▶ [Exercise material]
-- Opening Marker --

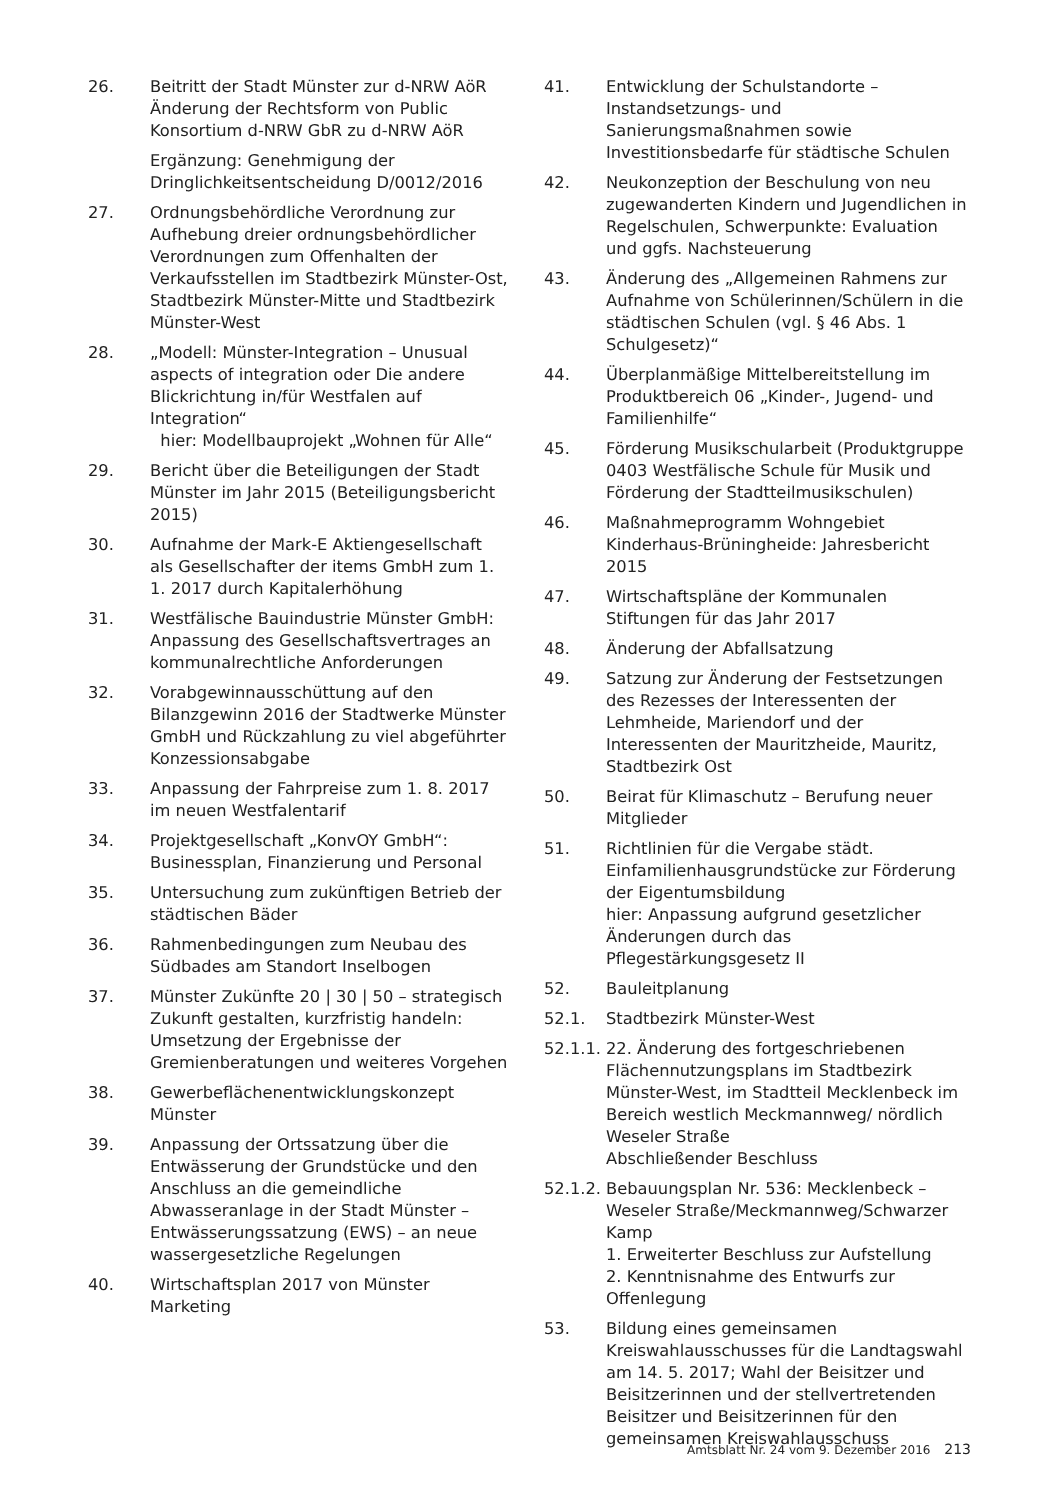26. Beitritt der Stadt Münster zur d-NRW AöR Änderung der Rechtsform von Public Konsortium d-NRW GbR zu d-NRW AöR
Ergänzung: Genehmigung der Dringlichkeitsentscheidung D/0012/2016
27. Ordnungsbehördliche Verordnung zur Aufhebung dreier ordnungsbehördlicher Verordnungen zum Offenhalten der Verkaufsstellen im Stadtbezirk Münster-Ost, Stadtbezirk Münster-Mitte und Stadtbezirk Münster-West
28. „Modell: Münster-Integration – Unusual aspects of integration oder Die andere Blickrichtung in/für Westfalen auf Integration“
hier: Modellbauprojekt „Wohnen für Alle“
29. Bericht über die Beteiligungen der Stadt Münster im Jahr 2015 (Beteiligungsbericht 2015)
30. Aufnahme der Mark-E Aktiengesellschaft als Gesellschafter der items GmbH zum 1. 1. 2017 durch Kapitalerhöhung
31. Westfälische Bauindustrie Münster GmbH: Anpassung des Gesellschaftsvertrages an kommunalrechtliche Anforderungen
32. Vorabgewinnausschüttung auf den Bilanzgewinn 2016 der Stadtwerke Münster GmbH und Rückzahlung zu viel abgeführter Konzessionsabgabe
33. Anpassung der Fahrpreise zum 1. 8. 2017 im neuen Westfalentarif
34. Projektgesellschaft „KonvOY GmbH“: Businessplan, Finanzierung und Personal
35. Untersuchung zum zukünftigen Betrieb der städtischen Bäder
36. Rahmenbedingungen zum Neubau des Südbades am Standort Inselbogen
37. Münster Zukünfte 20 | 30 | 50 – strategisch Zukunft gestalten, kurzfristig handeln: Umsetzung der Ergebnisse der Gremienberatungen und weiteres Vorgehen
38. Gewerbeflächenentwicklungskonzept Münster
39. Anpassung der Ortssatzung über die Entwässerung der Grundstücke und den Anschluss an die gemeindliche Abwasseranlage in der Stadt Münster – Entwässerungssatzung (EWS) – an neue wassergesetzliche Regelungen
40. Wirtschaftsplan 2017 von Münster Marketing
41. Entwicklung der Schulstandorte – Instandsetzungs- und Sanierungsmaßnahmen sowie Investitionsbedarfe für städtische Schulen
42. Neukonzeption der Beschulung von neu zugewanderten Kindern und Jugendlichen in Regelschulen, Schwerpunkte: Evaluation und ggfs. Nachsteuerung
43. Änderung des „Allgemeinen Rahmens zur Aufnahme von Schülerinnen/Schülern in die städtischen Schulen (vgl. § 46 Abs. 1 Schulgesetz)“
44. Überplanmäßige Mittelbereitstellung im Produktbereich 06 „Kinder-, Jugend- und Familienhilfe“
45. Förderung Musikschularbeit (Produktgruppe 0403 Westfälische Schule für Musik und Förderung der Stadtteilmusikschulen)
46. Maßnahmeprogramm Wohngebiet Kinderhaus-Brüningheide: Jahresbericht 2015
47. Wirtschaftspläne der Kommunalen Stiftungen für das Jahr 2017
48. Änderung der Abfallsatzung
49. Satzung zur Änderung der Festsetzungen des Rezesses der Interessenten der Lehmheide, Mariendorf und der Interessenten der Mauritzheide, Mauritz, Stadtbezirk Ost
50. Beirat für Klimaschutz – Berufung neuer Mitglieder
51. Richtlinien für die Vergabe städt. Einfamilienhausgrundstücke zur Förderung der Eigentumsbildung
hier: Anpassung aufgrund gesetzlicher Änderungen durch das Pflegestärkungsgesetz II
52. Bauleitplanung
52.1. Stadtbezirk Münster-West
52.1.1.
22. Änderung des fortgeschriebenen Flächennutzungsplans im Stadtbezirk Münster-West, im Stadtteil Mecklenbeck im Bereich westlich Meckmannweg/ nördlich Weseler Straße
Abschließender Beschluss
52.1.2.
Bebauungsplan Nr. 536: Mecklenbeck – Weseler Straße/Meckmannweg/Schwarzer Kamp
1. Erweiterter Beschluss zur Aufstellung
2. Kenntnisnahme des Entwurfs zur Offenlegung
53. Bildung eines gemeinsamen Kreiswahlausschusses für die Landtagswahl am 14. 5. 2017; Wahl der Beisitzer und Beisitzerinnen und der stellvertretenden Beisitzer und Beisitzerinnen für den gemeinsamen Kreiswahlausschuss
Amtsblatt Nr. 24 vom 9. Dezember 2016 213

-- Closing Marker --

▶ [Required action] The images are to be left out while the entries are written out exactly.

▶ [Your response]
26. Beitritt der Stadt Münster zur d-NRW AöR Änderung der Rechtsform von Public Konsortium d-NRW GbR zu d-NRW AöR
Ergänzung: Genehmigung der Dringlichkeitsentscheidung D/0012/2016
27. Ordnungsbehördliche Verordnung zur Aufhebung dreier ordnungsbehördlicher Verordnungen zum Offenhalten der Verkaufsstellen im Stadtbezirk Münster-Ost, Stadtbezirk Münster-Mitte und Stadtbezirk Münster-West
28. „Modell: Münster-Integration – Unusual aspects of integration oder Die andere Blickrichtung in/für Westfalen auf Integration“
hier: Modellbauprojekt „Wohnen für Alle“
29. Bericht über die Beteiligungen der Stadt Münster im Jahr 2015 (Beteiligungsbericht 2015)
30. Aufnahme der Mark-E Aktiengesellschaft als Gesellschafter der items GmbH zum 1. 1. 2017 durch Kapitalerhöhung
31. Westfälische Bauindustrie Münster GmbH: Anpassung des Gesellschaftsvertrages an kommunalrechtliche Anforderungen
32. Vorabgewinnausschüttung auf den Bilanzgewinn 2016 der Stadtwerke Münster GmbH und Rückzahlung zu viel abgeführter Konzessionsabgabe
33. Anpassung der Fahrpreise zum 1. 8. 2017 im neuen Westfalentarif
34. Projektgesellschaft „KonvOY GmbH“: Businessplan, Finanzierung und Personal
35. Untersuchung zum zukünftigen Betrieb der städtischen Bäder
36. Rahmenbedingungen zum Neubau des Südbades am Standort Inselbogen
37. Münster Zukünfte 20 | 30 | 50 – strategisch Zukunft gestalten, kurzfristig handeln: Umsetzung der Ergebnisse der Gremienberatungen und weiteres Vorgehen
38. Gewerbeflächenentwicklungskonzept Münster
39. Anpassung der Ortssatzung über die Entwässerung der Grundstücke und den Anschluss an die gemeindliche Abwasseranlage in der Stadt Münster – Entwässerungssatzung (EWS) – an neue wassergesetzliche Regelungen
40. Wirtschaftsplan 2017 von Münster Marketing
41. Entwicklung der Schulstandorte – Instandsetzungs- und Sanierungsmaßnahmen sowie Investitionsbedarfe für städtische Schulen
42. Neukonzeption der Beschulung von neu zugewanderten Kindern und Jugendlichen in Regelschulen, Schwerpunkte: Evaluation und ggfs. Nachsteuerung
43. Änderung des „Allgemeinen Rahmens zur Aufnahme von Schülerinnen/Schülern in die städtischen Schulen (vgl. § 46 Abs. 1 Schulgesetz)“
44. Überplanmäßige Mittelbereitstellung im Produktbereich 06 „Kinder-, Jugend- und Familienhilfe“
45. Förderung Musikschularbeit (Produktgruppe 0403 Westfälische Schule für Musik und Förderung der Stadtteilmusikschulen)
46. Maßnahmeprogramm Wohngebiet Kinderhaus-Brüningheide: Jahresbericht 2015
47. Wirtschaftspläne der Kommunalen Stiftungen für das Jahr 2017
48. Änderung der Abfallsatzung
49. Satzung zur Änderung der Festsetzungen des Rezesses der Interessenten der Lehmheide, Mariendorf und der Interessenten der Mauritzheide, Mauritz, Stadtbezirk Ost
50. Beirat für Klimaschutz – Berufung neuer Mitglieder
51. Richtlinien für die Vergabe städt. Einfamilienhausgrundstücke zur Förderung der Eigentumsbildung
hier: Anpassung aufgrund gesetzlicher Änderungen durch das Pflegestärkungsgesetz II
52. Bauleitplanung
52.1. Stadtbezirk Münster-West
52.1.1.
22. Änderung des fortgeschriebenen Flächennutzungsplans im Stadtbezirk Münster-West, im Stadtteil Mecklenbeck im Bereich westlich Meckmannweg/ nördlich Weseler Straße
Abschließender Beschluss
52.1.2.
Bebauungsplan Nr. 536: Mecklenbeck – Weseler Straße/Meckmannweg/Schwarzer Kamp
1. Erweiterter Beschluss zur Aufstellung
2. Kenntnisnahme des Entwurfs zur Offenlegung
53. Bildung eines gemeinsamen Kreiswahlausschusses für die Landtagswahl am 14. 5. 2017; Wahl der Beisitzer und Beisitzerinnen und der stellvertretenden Beisitzer und Beisitzerinnen für den gemeinsamen Kreiswahlausschuss
Amtsblatt Nr. 24 vom 9. Dezember 2016 213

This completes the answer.